EXERCISE TEXT:
☆ ☆ ☆

UK inflation dips to lowest since March, cementing rate cut bets
Shoppers walk on Oxford Street, London, Britain, Nov. 21, 2025. (EPA Photo)


Consumer price inflation in Britain fell much more sharply than forecast to its lowest since March, official data showed on Wednesday, cementing expectations for the Bank of England (BoE) to cut rates on Thursday.

The decline in inflation to 3.2% from 3.6% in October reflected falls in the cost of cakes, biscuits, cereals and confectionery, as well as a smaller impact from tobacco prices and Black Friday discounts on women's clothes, the Office for National Statistics (ONS) said.

The reading was below all forecasts in a Reuters poll of economists – which had pointed to a fall to 3.5% – and undershot the BoE's own expectation of a drop to 3.4%.

The sterling dropped by more than half a cent against the U.S. dollar after the data came out, while interest rate futures priced in a near 100% chance of a quarter-point rate cut on Thursday and a higher chance of multiple rate cuts in 2026.

Before the decision, markets had priced in a more than 90% chance of the BoE cutting rates by a quarter point to 3.75% on Thursday, but many economists had viewed the decision as finely balanced and still see the BoE nearing the end of its rate-cutting cycle.

☆ ☆ ☆

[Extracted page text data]
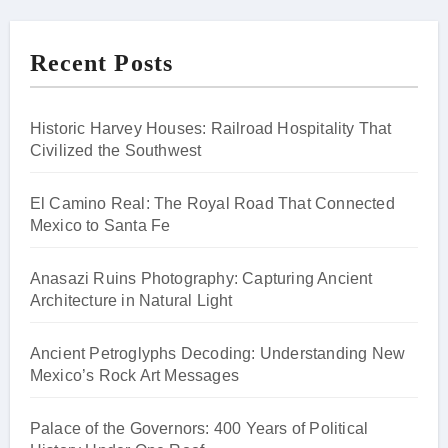
Recent Posts
Historic Harvey Houses: Railroad Hospitality That
Civilized the Southwest
El Camino Real: The Royal Road That Connected
Mexico to Santa Fe
Anasazi Ruins Photography: Capturing Ancient
Architecture in Natural Light
Ancient Petroglyphs Decoding: Understanding New
Mexico’s Rock Art Messages
Palace of the Governors: 400 Years of Political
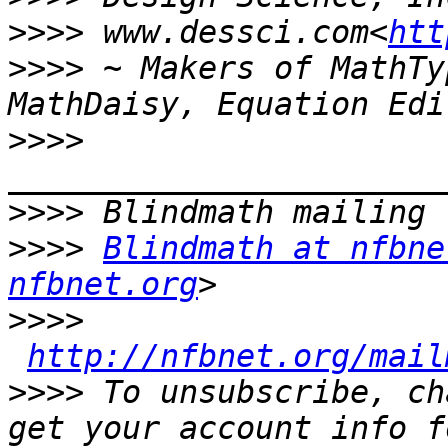
>>>>
 www.dessci.com<
htt
>>>>
 ~ Makers of MathTy
>>>>
>>>>
>>>>
Blindmath at nfbne
nfbnet.org
>>>>
http://nfbnet.org/mail
>>>>
 To unsubscribe, ch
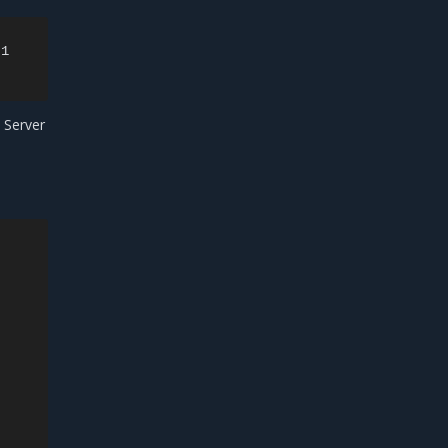
1

 Server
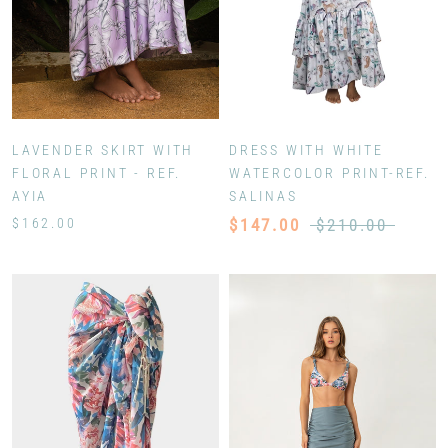
LAVENDER SKIRT WITH
DRESS WITH WHITE
FLORAL PRINT - REF.
WATERCOLOR PRINT-REF.
AYIA
SALINAS
$162.00
$147.00
$210.00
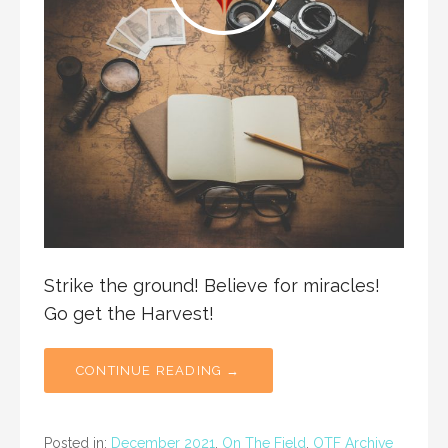
Strike the ground! Believe for miracles!
Go get the Harvest!
CONTINUE READING →
Posted in:
December 2021
,
On The Field
,
OTF Archive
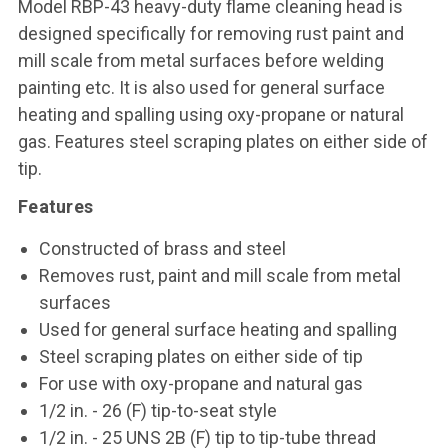
Model RBP-43 heavy-duty flame cleaning head is
designed specifically for removing rust paint and
mill scale from metal surfaces before welding
painting etc. It is also used for general surface
heating and spalling using oxy-propane or natural
gas. Features steel scraping plates on either side of
tip.
Features
Constructed of brass and steel
Removes rust, paint and mill scale from metal
surfaces
Used for general surface heating and spalling
Steel scraping plates on either side of tip
For use with oxy-propane and natural gas
1/2 in. - 26 (F) tip-to-seat style
1/2 in. - 25 UNS 2B (F) tip to tip-tube thread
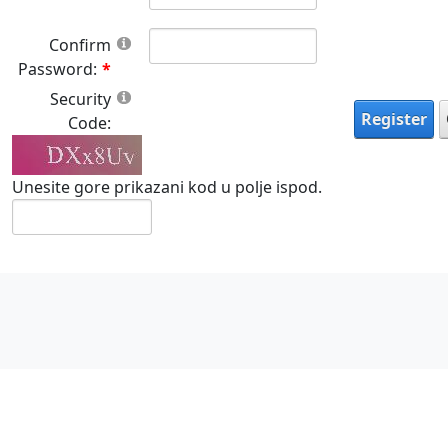
Confirm
Password:
Security
Register
Code:
Unesite gore prikazani kod u polje ispod.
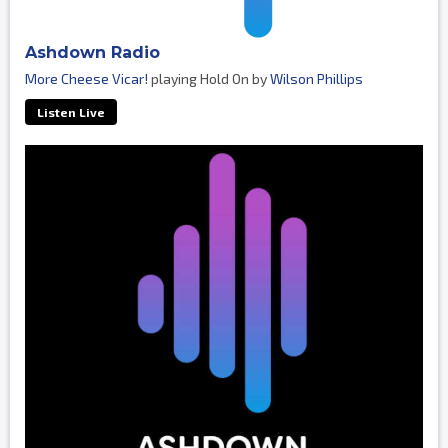
Ashdown Radio
More Cheese Vicar!
playing Hold On by
Wilson Phillips
Listen Live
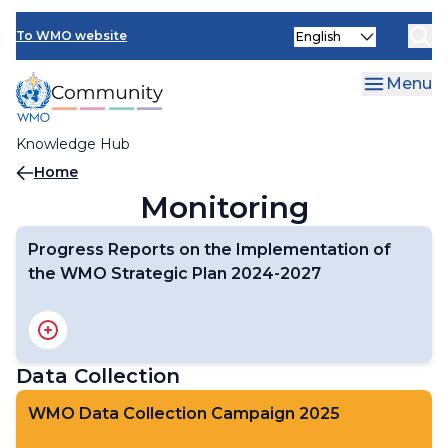
Skip
Select
to
To WMO website
your
main
language
content
Menu
Knowledge Hub
Breadcrumb
Home
Monitoring
Progress Reports on the Implementation of
the WMO Strategic Plan 2024-2027
Full WMO Performance Assessment Report 2024-2025
Short Interactive Progress Report
Data Collection
WMO Data Collection Campaign 2025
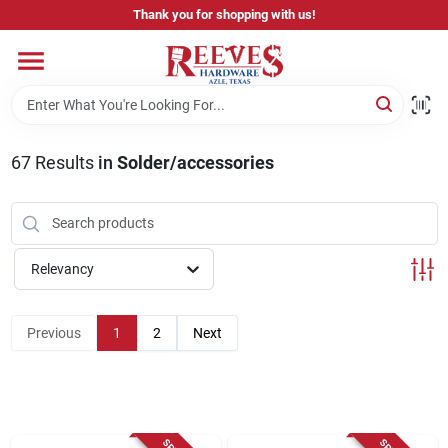
Skip
Thank you for shopping with us!
to
content
Home
Pricing & Product Disclaimer
67
Results
in
Solder/accessories
Departments
Relevancy
Brands
Previous
1
2
Next
Careers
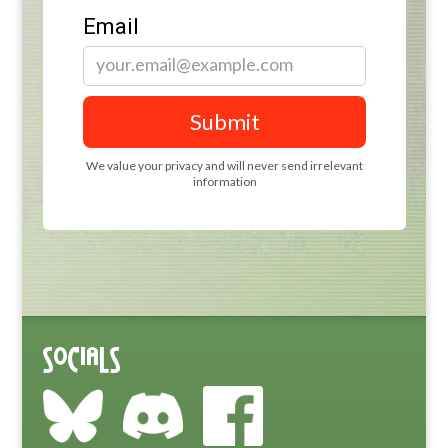
Socials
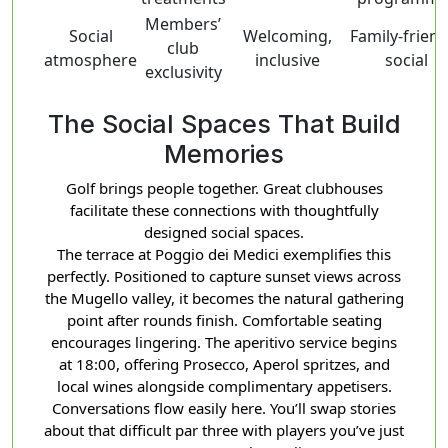
Members’
Social
Welcoming,
Family-friend
club
atmosphere
inclusive
social
exclusivity
The Social Spaces That Build
Memories
Golf brings people together. Great clubhouses
facilitate these connections with thoughtfully
designed social spaces.
The terrace at Poggio dei Medici exemplifies this
perfectly. Positioned to capture sunset views across
the Mugello valley, it becomes the natural gathering
point after rounds finish. Comfortable seating
encourages lingering. The aperitivo service begins
at 18:00, offering Prosecco, Aperol spritzes, and
local wines alongside complimentary appetisers.
Conversations flow easily here. You’ll swap stories
about that difficult par three with players you’ve just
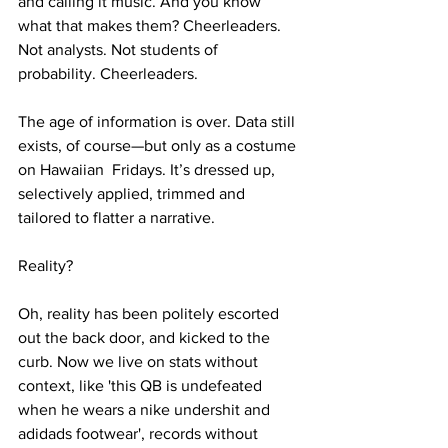
and calling it music. And you know 
what that makes them? Cheerleaders. 
Not analysts. Not students of 
probability. Cheerleaders.
The age of information is over. Data still 
exists, of course—but only as a costume 
on Hawaiian  Fridays. It’s dressed up, 
selectively applied, trimmed and 
tailored to flatter a narrative. 
Reality? 
Oh, reality has been politely escorted 
out the back door, and kicked to the 
curb. Now we live on stats without 
context, like 'this QB is undefeated 
when he wears a nike undershit and 
adidads footwear', records without 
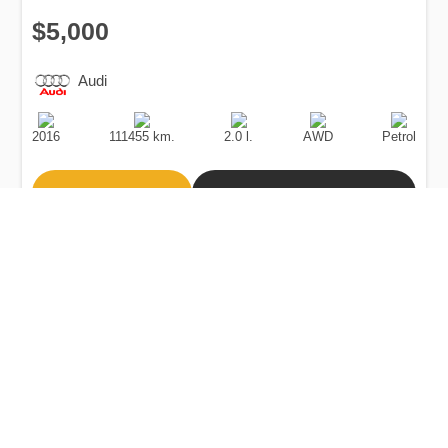
$5,000
Audi
Production
Speed
Engine
Drive
Fuel
Date
Displacement
Type
2016
111455 km.
2.0 l.
AWD
Petrol
Buy
Calculate Price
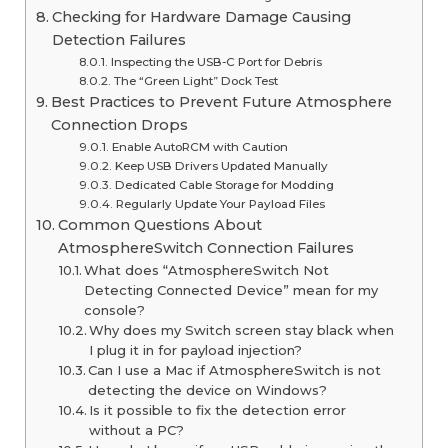
Checking for Hardware Damage Causing
Detection Failures
Inspecting the USB-C Port for Debris
The “Green Light” Dock Test
Best Practices to Prevent Future Atmosphere
Connection Drops
Enable AutoRCM with Caution
Keep USB Drivers Updated Manually
Dedicated Cable Storage for Modding
Regularly Update Your Payload Files
Common Questions About
AtmosphereSwitch Connection Failures
What does “AtmosphereSwitch Not
Detecting Connected Device” mean for my
console?
Why does my Switch screen stay black when
I plug it in for payload injection?
Can I use a Mac if AtmosphereSwitch is not
detecting the device on Windows?
Is it possible to fix the detection error
without a PC?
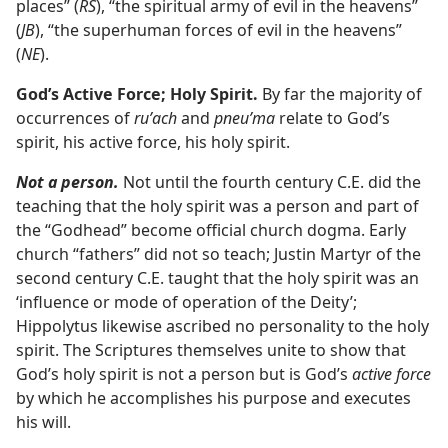
places” (
RS
), “the spiritual army of evil in the heavens”
(
JB
), “the superhuman forces of evil in the heavens”
(
NE
).
God’s Active Force; Holy Spirit.
By far the majority of
occurrences of
ruʹach
and
pneuʹma
relate to God’s
spirit, his active force, his holy spirit.
Not a person.
Not until the fourth century C.E. did the
teaching that the holy spirit was a person and part of
the “Godhead” become official church dogma. Early
church “fathers” did not so teach; Justin Martyr of the
second century C.E. taught that the holy spirit was an
‘influence or mode of operation of the Deity’;
Hippolytus likewise ascribed no personality to the holy
spirit. The Scriptures themselves unite to show that
God’s holy spirit is not a person but is God’s
active force
by which he accomplishes his purpose and executes
his will.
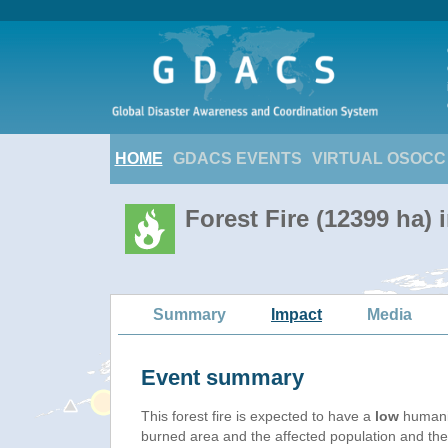
HOME
GDACS EVENTS
VIRTUAL OSOCC
Forest Fire (12399 ha) 
Summary
Impact
Media
Event summary
This forest fire is expected to have a
low
humanit
burned area and the affected population and their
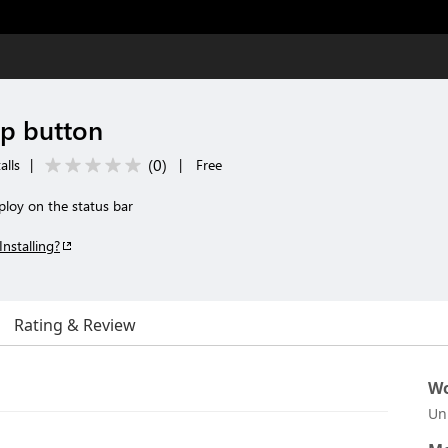
p button
(
0
)
alls
|
|
Free
ploy on the status bar
Installing?
Rating & Review
Wo
Un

☆ ☆ ☆

EXERCISE REQUIREMENTS:
• 1. Reproduce verbatim the passage of the UK inflation article running from "The reading was" down to "cuts in 2026.".
• 2. According to the UK inflation article, what did the Reuters poll of economists forecast the inflation rate would fall to?

ANSWER SET:
• 1.
The reading was below all forecasts in a Reuters poll of economists – which had pointed to a fall to 3.5% – and undershot the BoE's own expectation of a drop to 3.4%.

The sterling dropped by more than half a cent against the U.S. dollar after the data came out, while interest rate futures priced in a near 100% chance of a quarter-point rate cut on Thursday and a higher chance of multiple rate cuts in 2026.

• 2. 3.5%